Выбрать главу

Об Уоррике и о своем чувстве к нему она старалась не думать: эта рана была пока еще слишком свежа и глубока.

Еще раз заглянув в свой сундук, Арриан с сожалением захлопнула крышку. Увы, о том, чтобы захватить с собою хотя бы самые красивые платья, не могло быть и речи. Она взяла с туалетного столика свою шкатулку с драгоценностями и достала из нее несколько любимых вещей: жемчужное ожерелье, подаренное отцом к ее четырнадцатилетию, бриллиантовую брошь — подарок тети Мэри — и мамин золотой медальон; все они были связаны с дорогими ее сердцу воспоминаниями.

Она нерешительно достала кольцо, которое Уоррик надел на ее палец во время обручения. Вернувшись к себе в тот вечер, она сразу же сняла его и не глядя бросила в шкатулку. Лишь теперь она впервые с интересом разглядывала его. Кольцо оказалось превосходной работы, с крупным бриллиантом в сверкающем обрамлении сапфиров. «Пусть останется на память», — решила она и опустила его в карман плаща.

Потом она взяла с подоконника книгу, надписанную лордом Байроном, и тоже спрятала в карман.

Взгляд ее упал на гусиное перо на столе. Обмакнув его в чернила, она торопливо написала на листке бумаги несколько строк и положила записку под зеркало, чтобы лорд Уоррик сразу ее увидел.

Едва она успела закончить, как в комнату стремительно вошла Кэссиди.

— Лорд Уоррик и его помощник только что взяли лошадей и ускакали, так что действовать надо быстро. Я сказала миссис Хаддингтон, что тебе нужен свежий воздух и что мы пойдем прогуляться около моря.

Арриан накинула плащ.

— Она ничего не заподозрила?

— Нет. Она сама беспокоится о твоем здоровье и тоже считает, что свежий воздух пойдет тебе на пользу.

Оглядев в последний раз комнату, Арриан отвернулась и вслед за матерью вышла в коридор.

Они спустились с крыльца нарочито медленно, надеясь тем самым развеять любые возможные подозрения, однако по мере удаления от замка шаг их все более убыстрялся, и к морю они подходили едва не бегом.

Взяв Кэссиди за руку, Арриан торопливо свела ее по вырубленным в скале ступенькам. Лишь внизу, на песчаной отмели, они, наконец, ощутили близость свободы и, повернув в противоположную от замка сторону, побежали вдоль кромки воды.

Арриан то и дело с беспокойством оглядывалась. А что, если Уоррик вернется из деревни и найдет ее письмо раньше, чем они успеют скрыться? О, зачем она его только написала!

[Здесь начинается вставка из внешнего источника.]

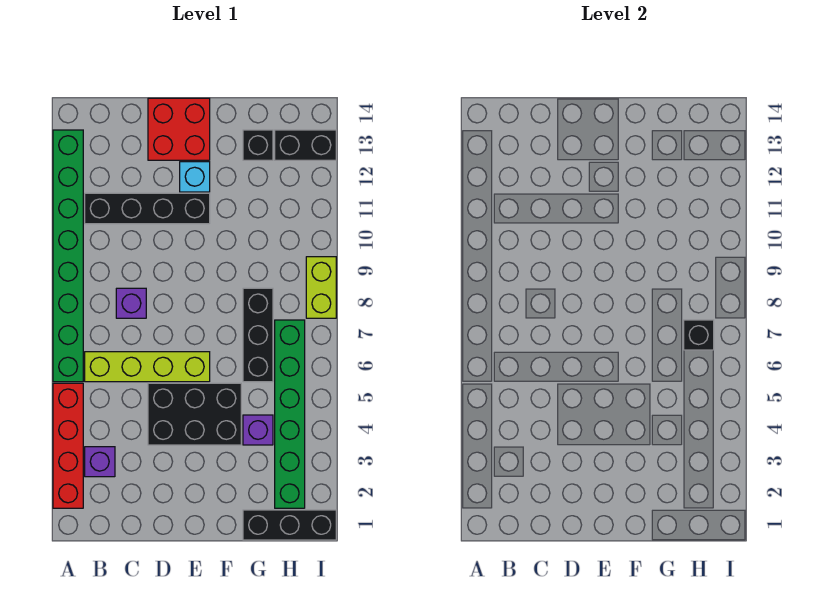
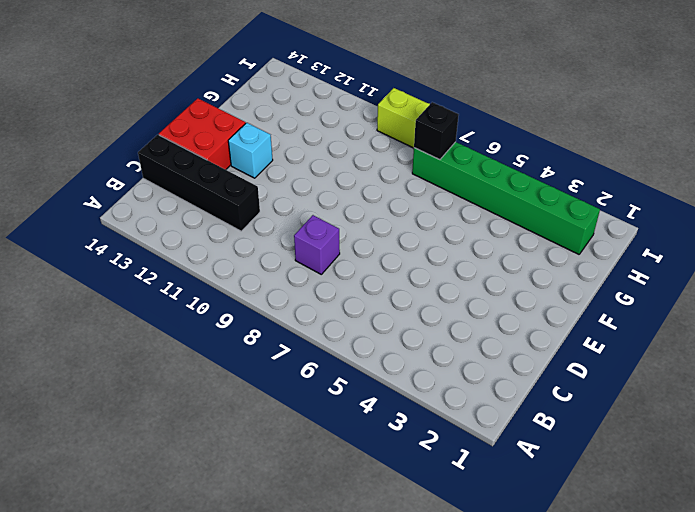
black brick C11:C14 level 1 -> black brick B11:E11 level 1
none -> red brick A2:A5 level 1
none -> green brick A6:A13 level 1
none -> purple brick B3 level 1

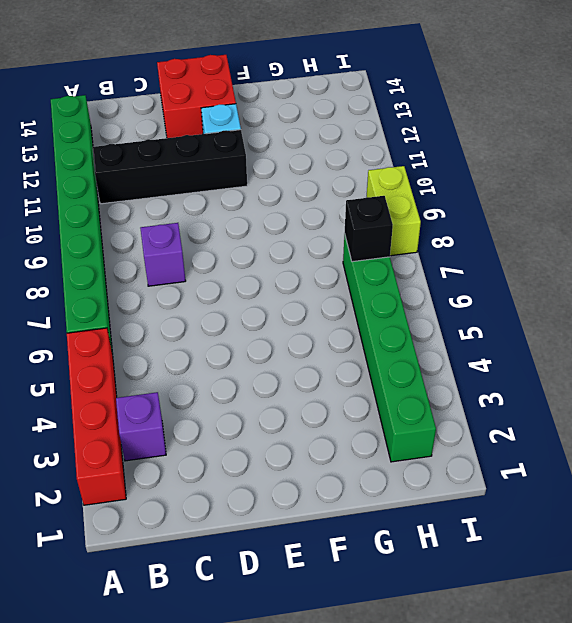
none -> lime brick B6:E6 level 1
none -> black brick D4:F5 level 1
none -> black brick G1:I1 level 1

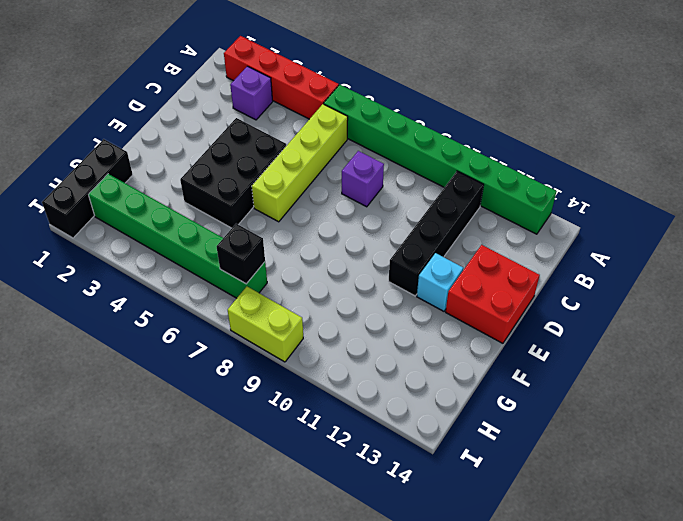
none -> purple brick G4 level 1
none -> black brick G6:G8 level 1
none -> black brick G13 level 1

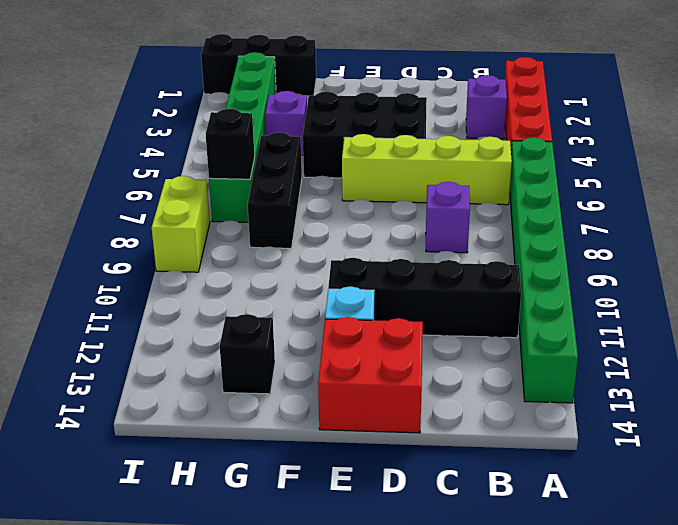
none -> black brick H13:I13 level 1

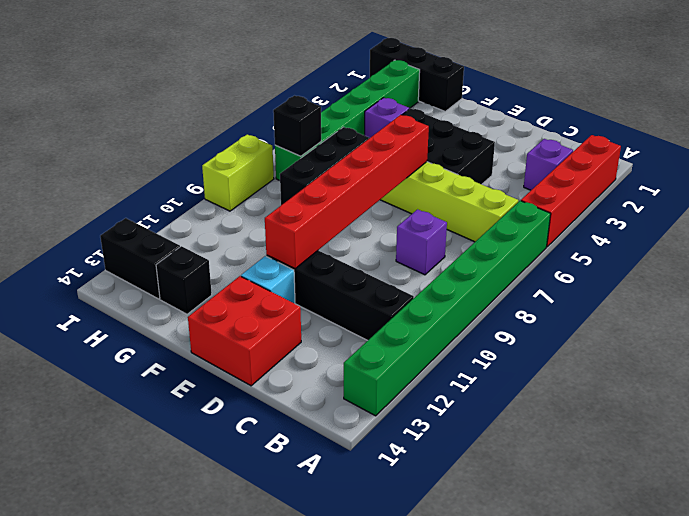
red brick E6:E11 level 2 -> none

С моря налетел порыв ветра, и она плотнее запахнула широкий плащ.

— Мама, а что дальше?

— Дальше? Дальше надо идти на юг и надеяться, что капитан Норрис за нами наблюдает.

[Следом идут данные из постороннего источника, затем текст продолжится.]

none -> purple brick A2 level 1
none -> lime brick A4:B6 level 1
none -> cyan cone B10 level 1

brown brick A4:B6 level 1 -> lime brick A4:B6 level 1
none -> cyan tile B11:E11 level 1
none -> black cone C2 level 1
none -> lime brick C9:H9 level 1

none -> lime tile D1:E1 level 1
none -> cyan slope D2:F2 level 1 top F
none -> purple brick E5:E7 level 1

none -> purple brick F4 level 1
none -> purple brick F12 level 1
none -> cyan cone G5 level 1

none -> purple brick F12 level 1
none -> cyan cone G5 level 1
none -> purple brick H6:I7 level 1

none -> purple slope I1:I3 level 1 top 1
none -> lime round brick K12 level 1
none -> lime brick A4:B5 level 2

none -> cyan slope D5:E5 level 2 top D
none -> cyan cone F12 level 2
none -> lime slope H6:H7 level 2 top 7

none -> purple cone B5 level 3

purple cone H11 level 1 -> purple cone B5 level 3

Арриан подняла глаза: серый замок угрюмо высился над серым утесом. Казалось бы, расставание с ним должно было нести облегчение, однако безотчетная тоска давила на нее все сильнее. Когда бы не судьба, прибившая «Соловья» к этим скалистым берегам, она не встретила бы Уоррика и — всего через какой-нибудь месяц — стала бы женою Йена Ма-кайворса. Вот только было бы ее замужество счастливым или нет — она теперь не знала. Ведь, люби она Йена по-настоящему, разве смог бы Уоррик Гленкарин так легко добиться своего? Вот о чем думала она, все дальше и дальше убегая от того, кому принадлежало ее сердце.

Кэссиди остановилась перевести дух.

— Мама, — заговорила Арриан, прислоняясь плечом к холодному подножию утеса. — Скажите, можно ли любить человека и в то же время ненавидеть его?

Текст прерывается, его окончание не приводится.